Не считаясь с церемониями дворца, не обращая внимания на знатных сановников, жрецов, царедворцев и воинов, которые, пав ниц, рвали на себе волосы, одежды и причитали, Анхесенпаамон рыдала и молила любимого вернуться, словно это было возможно.

— Никто никогда еще не возвращался на землю из полей Налу. Но ты должен вернуться, я так хочу этого. О мой любимый!

Обессиленную, потрясенную горем царицу с трудом оторвали от золотого ложа. Она не стояла на ногах, и во дворец, окруженный деревьями священной мандрагоры, ее доставили на носилках.

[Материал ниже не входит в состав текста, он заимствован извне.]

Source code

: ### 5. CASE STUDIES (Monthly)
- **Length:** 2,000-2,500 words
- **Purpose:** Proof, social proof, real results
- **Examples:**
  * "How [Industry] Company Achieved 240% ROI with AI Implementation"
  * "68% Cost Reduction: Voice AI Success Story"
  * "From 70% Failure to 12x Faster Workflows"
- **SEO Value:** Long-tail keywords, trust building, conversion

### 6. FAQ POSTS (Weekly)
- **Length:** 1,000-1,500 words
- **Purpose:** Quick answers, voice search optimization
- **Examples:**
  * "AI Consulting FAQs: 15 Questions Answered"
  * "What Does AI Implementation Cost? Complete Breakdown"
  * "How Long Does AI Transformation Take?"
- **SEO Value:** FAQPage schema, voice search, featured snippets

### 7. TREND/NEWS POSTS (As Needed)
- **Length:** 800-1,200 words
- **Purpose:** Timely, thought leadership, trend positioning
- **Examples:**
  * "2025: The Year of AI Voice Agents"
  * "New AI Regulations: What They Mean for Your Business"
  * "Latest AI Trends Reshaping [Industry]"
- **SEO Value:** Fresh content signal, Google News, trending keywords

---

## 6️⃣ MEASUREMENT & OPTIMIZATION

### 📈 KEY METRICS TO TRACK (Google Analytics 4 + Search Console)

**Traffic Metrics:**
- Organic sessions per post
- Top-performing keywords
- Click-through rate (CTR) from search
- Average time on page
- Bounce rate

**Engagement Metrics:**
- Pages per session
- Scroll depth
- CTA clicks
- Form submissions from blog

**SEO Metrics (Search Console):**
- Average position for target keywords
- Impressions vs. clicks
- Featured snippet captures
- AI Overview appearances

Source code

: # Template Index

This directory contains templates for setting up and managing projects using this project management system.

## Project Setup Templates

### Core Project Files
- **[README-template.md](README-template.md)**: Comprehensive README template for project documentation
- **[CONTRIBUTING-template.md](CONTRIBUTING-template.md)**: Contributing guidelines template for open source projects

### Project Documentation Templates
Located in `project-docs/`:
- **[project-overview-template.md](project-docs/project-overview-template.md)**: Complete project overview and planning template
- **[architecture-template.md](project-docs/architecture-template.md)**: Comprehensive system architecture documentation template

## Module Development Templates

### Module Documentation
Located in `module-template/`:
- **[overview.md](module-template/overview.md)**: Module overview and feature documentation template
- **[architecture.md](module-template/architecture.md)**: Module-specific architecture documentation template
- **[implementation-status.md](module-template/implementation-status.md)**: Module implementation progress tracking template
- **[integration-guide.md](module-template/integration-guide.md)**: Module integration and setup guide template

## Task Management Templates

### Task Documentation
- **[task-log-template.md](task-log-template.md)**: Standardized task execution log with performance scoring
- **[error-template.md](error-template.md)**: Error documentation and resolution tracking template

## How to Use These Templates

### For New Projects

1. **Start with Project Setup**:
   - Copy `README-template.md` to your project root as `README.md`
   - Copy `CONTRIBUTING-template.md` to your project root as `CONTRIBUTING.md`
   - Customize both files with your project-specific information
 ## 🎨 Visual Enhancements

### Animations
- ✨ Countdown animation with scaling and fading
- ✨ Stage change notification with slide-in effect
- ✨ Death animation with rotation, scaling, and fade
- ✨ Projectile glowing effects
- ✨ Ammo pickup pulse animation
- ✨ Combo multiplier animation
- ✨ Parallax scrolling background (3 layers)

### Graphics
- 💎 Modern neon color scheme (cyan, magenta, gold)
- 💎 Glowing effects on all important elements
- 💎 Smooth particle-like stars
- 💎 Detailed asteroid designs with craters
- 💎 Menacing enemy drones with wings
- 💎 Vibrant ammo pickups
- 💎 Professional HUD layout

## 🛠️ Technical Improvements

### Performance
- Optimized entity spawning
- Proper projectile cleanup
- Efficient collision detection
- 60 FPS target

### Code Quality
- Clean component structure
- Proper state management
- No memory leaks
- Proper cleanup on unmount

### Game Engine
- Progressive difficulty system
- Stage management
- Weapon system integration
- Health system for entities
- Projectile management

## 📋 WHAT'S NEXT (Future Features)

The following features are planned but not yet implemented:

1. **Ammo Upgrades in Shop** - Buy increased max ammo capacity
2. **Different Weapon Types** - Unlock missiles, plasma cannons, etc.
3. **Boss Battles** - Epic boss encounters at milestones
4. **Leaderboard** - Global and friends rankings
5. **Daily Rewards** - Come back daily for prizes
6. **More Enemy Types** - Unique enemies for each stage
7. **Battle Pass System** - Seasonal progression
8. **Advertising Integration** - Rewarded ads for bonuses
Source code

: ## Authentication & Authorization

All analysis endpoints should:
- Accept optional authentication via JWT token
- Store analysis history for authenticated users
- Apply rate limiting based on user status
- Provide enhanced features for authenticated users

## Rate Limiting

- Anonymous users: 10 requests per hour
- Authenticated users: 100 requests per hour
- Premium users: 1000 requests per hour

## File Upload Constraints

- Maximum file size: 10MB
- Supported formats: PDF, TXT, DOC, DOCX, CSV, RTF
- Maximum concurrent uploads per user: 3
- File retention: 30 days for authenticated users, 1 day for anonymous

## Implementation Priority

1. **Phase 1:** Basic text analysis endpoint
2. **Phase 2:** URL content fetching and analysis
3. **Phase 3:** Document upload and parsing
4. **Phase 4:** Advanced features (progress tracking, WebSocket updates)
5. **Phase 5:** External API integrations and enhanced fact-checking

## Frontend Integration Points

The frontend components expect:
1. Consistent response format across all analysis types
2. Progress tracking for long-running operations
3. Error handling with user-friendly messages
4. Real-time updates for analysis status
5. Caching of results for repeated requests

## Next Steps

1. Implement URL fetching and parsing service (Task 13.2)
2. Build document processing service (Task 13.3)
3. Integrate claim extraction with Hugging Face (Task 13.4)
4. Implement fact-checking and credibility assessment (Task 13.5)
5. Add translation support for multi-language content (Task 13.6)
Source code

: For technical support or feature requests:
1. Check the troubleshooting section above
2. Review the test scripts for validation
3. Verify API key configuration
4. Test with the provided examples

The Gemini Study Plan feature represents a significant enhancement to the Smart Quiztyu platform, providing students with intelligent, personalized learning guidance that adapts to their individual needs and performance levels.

Горе царицы было безмерным. Кто мог ее утешить? Она выгнала из своих покоев старую Тии, которая пришла узнать, какие будут назначены церемонии по случаю великой скорби. Царица вызвала слуг и велела принести в свой дворец позолоченное кресло божественного господина. Она хотела, чтобы кресло фараона напоминало ей о счастливых днях. Сидя на своем ложе, царица не сводила глаз с прекрасного изображения юного фараона. Так она просидела всю ночь.

В роскошных покоях царицы всю ночь горели светильники. Робкие оранжевые огоньки хорошо освещали лишь кресло с чудесным изображением царя и царицы. Все вокруг тонуло во мраке, и не были видны служанки и рабыни, которые расположились у входа и на коленях, покачиваясь, безмолвно выражали свою скорбь, то простирая руки, то хватаясь за голову с выражением отчаяния на лице. Изредка доносились стоны и всхлипывания. Царица молчала.